## Exercise material
▼

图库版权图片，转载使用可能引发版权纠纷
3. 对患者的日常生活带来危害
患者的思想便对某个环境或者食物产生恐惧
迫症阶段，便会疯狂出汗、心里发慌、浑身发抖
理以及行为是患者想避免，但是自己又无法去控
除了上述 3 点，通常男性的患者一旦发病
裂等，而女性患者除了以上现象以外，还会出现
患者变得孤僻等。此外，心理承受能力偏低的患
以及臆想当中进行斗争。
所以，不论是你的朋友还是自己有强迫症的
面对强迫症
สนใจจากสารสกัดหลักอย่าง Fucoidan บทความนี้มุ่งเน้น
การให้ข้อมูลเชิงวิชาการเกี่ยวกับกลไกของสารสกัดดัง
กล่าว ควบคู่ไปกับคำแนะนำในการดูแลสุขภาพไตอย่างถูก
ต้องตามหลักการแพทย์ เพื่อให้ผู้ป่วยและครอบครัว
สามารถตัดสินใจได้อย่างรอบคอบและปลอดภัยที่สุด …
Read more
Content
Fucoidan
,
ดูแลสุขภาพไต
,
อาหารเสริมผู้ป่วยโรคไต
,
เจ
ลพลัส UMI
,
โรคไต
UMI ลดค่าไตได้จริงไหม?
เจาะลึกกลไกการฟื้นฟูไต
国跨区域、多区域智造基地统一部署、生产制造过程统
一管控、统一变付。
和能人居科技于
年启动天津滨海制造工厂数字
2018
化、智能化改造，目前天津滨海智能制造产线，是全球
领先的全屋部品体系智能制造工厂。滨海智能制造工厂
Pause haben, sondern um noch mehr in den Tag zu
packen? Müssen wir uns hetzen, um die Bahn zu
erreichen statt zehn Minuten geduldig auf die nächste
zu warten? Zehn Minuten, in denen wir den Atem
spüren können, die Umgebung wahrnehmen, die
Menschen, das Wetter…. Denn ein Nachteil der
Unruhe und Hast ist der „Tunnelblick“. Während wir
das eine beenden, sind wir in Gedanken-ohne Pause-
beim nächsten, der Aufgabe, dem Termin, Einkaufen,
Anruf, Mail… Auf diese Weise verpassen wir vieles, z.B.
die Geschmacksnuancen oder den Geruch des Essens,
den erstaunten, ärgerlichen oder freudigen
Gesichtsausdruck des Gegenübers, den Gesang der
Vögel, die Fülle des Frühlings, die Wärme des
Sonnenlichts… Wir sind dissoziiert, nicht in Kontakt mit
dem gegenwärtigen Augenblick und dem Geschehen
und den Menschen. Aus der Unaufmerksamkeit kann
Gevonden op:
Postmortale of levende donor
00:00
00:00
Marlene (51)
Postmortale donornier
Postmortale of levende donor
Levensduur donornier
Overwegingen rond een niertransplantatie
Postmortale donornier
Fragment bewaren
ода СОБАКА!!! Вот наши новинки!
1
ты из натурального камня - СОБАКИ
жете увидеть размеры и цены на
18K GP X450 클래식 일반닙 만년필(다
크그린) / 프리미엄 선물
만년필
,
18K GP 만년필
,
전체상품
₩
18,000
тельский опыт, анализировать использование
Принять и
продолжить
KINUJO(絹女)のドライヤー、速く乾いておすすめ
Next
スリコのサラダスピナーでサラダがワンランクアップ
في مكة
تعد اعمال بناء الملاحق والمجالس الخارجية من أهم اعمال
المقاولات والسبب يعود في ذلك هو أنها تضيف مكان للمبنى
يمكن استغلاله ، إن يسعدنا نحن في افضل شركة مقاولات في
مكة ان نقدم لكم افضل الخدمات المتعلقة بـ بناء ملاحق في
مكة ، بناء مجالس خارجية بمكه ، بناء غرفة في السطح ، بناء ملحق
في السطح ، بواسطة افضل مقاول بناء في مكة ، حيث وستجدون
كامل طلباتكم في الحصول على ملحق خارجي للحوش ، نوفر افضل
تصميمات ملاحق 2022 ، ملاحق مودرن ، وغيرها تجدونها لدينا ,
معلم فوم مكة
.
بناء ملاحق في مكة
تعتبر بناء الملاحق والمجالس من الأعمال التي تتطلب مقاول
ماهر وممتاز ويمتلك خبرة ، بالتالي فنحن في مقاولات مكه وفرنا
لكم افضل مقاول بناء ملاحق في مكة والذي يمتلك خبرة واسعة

▲

## Instruction
The lines above are to be retyped exactly, with none omitted.

## Answer space
图库版权图片，转载使用可能引发版权纠纷
3. 对患者的日常生活带来危害
患者的思想便对某个环境或者食物产生恐惧
迫症阶段，便会疯狂出汗、心里发慌、浑身发抖
理以及行为是患者想避免，但是自己又无法去控
除了上述 3 点，通常男性的患者一旦发病
裂等，而女性患者除了以上现象以外，还会出现
患者变得孤僻等。此外，心理承受能力偏低的患
以及臆想当中进行斗争。
所以，不论是你的朋友还是自己有强迫症的
面对强迫症
สนใจจากสารสกัดหลักอย่าง Fucoidan บทความนี้มุ่งเน้น
การให้ข้อมูลเชิงวิชาการเกี่ยวกับกลไกของสารสกัดดัง
กล่าว ควบคู่ไปกับคำแนะนำในการดูแลสุขภาพไตอย่างถูก
ต้องตามหลักการแพทย์ เพื่อให้ผู้ป่วยและครอบครัว
สามารถตัดสินใจได้อย่างรอบคอบและปลอดภัยที่สุด …
Read more
Content
Fucoidan
,
ดูแลสุขภาพไต
,
อาหารเสริมผู้ป่วยโรคไต
,
เจ
ลพลัส UMI
,
โรคไต
UMI ลดค่าไตได้จริงไหม?
เจาะลึกกลไกการฟื้นฟูไต
国跨区域、多区域智造基地统一部署、生产制造过程统
一管控、统一变付。
和能人居科技于
年启动天津滨海制造工厂数字
2018
化、智能化改造，目前天津滨海智能制造产线，是全球
领先的全屋部品体系智能制造工厂。滨海智能制造工厂
Pause haben, sondern um noch mehr in den Tag zu
packen? Müssen wir uns hetzen, um die Bahn zu
erreichen statt zehn Minuten geduldig auf die nächste
zu warten? Zehn Minuten, in denen wir den Atem
spüren können, die Umgebung wahrnehmen, die
Menschen, das Wetter…. Denn ein Nachteil der
Unruhe und Hast ist der „Tunnelblick“. Während wir
das eine beenden, sind wir in Gedanken-ohne Pause-
beim nächsten, der Aufgabe, dem Termin, Einkaufen,
Anruf, Mail… Auf diese Weise verpassen wir vieles, z.B.
die Geschmacksnuancen oder den Geruch des Essens,
den erstaunten, ärgerlichen oder freudigen
Gesichtsausdruck des Gegenübers, den Gesang der
Vögel, die Fülle des Frühlings, die Wärme des
Sonnenlichts… Wir sind dissoziiert, nicht in Kontakt mit
dem gegenwärtigen Augenblick und dem Geschehen
und den Menschen. Aus der Unaufmerksamkeit kann
Gevonden op:
Postmortale of levende donor
00:00
00:00
Marlene (51)
Postmortale donornier
Postmortale of levende donor
Levensduur donornier
Overwegingen rond een niertransplantatie
Postmortale donornier
Fragment bewaren
ода СОБАКА!!! Вот наши новинки!
1
ты из натурального камня - СОБАКИ
жете увидеть размеры и цены на
18K GP X450 클래식 일반닙 만년필(다
크그린) / 프리미엄 선물
만년필
,
18K GP 만년필
,
전체상품
₩
18,000
тельский опыт, анализировать использование
Принять и
продолжить
KINUJO(絹女)のドライヤー、速く乾いておすすめ
Next
スリコのサラダスピナーでサラダがワンランクアップ
في مكة
تعد اعمال بناء الملاحق والمجالس الخارجية من أهم اعمال
المقاولات والسبب يعود في ذلك هو أنها تضيف مكان للمبنى
يمكن استغلاله ، إن يسعدنا نحن في افضل شركة مقاولات في
مكة ان نقدم لكم افضل الخدمات المتعلقة بـ بناء ملاحق في
مكة ، بناء مجالس خارجية بمكه ، بناء غرفة في السطح ، بناء ملحق
في السطح ، بواسطة افضل مقاول بناء في مكة ، حيث وستجدون
كامل طلباتكم في الحصول على ملحق خارجي للحوش ، نوفر افضل
تصميمات ملاحق 2022 ، ملاحق مودرن ، وغيرها تجدونها لدينا ,
معلم فوم مكة
.
بناء ملاحق في مكة
تعتبر بناء الملاحق والمجالس من الأعمال التي تتطلب مقاول
ماهر وممتاز ويمتلك خبرة ، بالتالي فنحن في مقاولات مكه وفرنا
لكم افضل مقاول بناء ملاحق في مكة والذي يمتلك خبرة واسعة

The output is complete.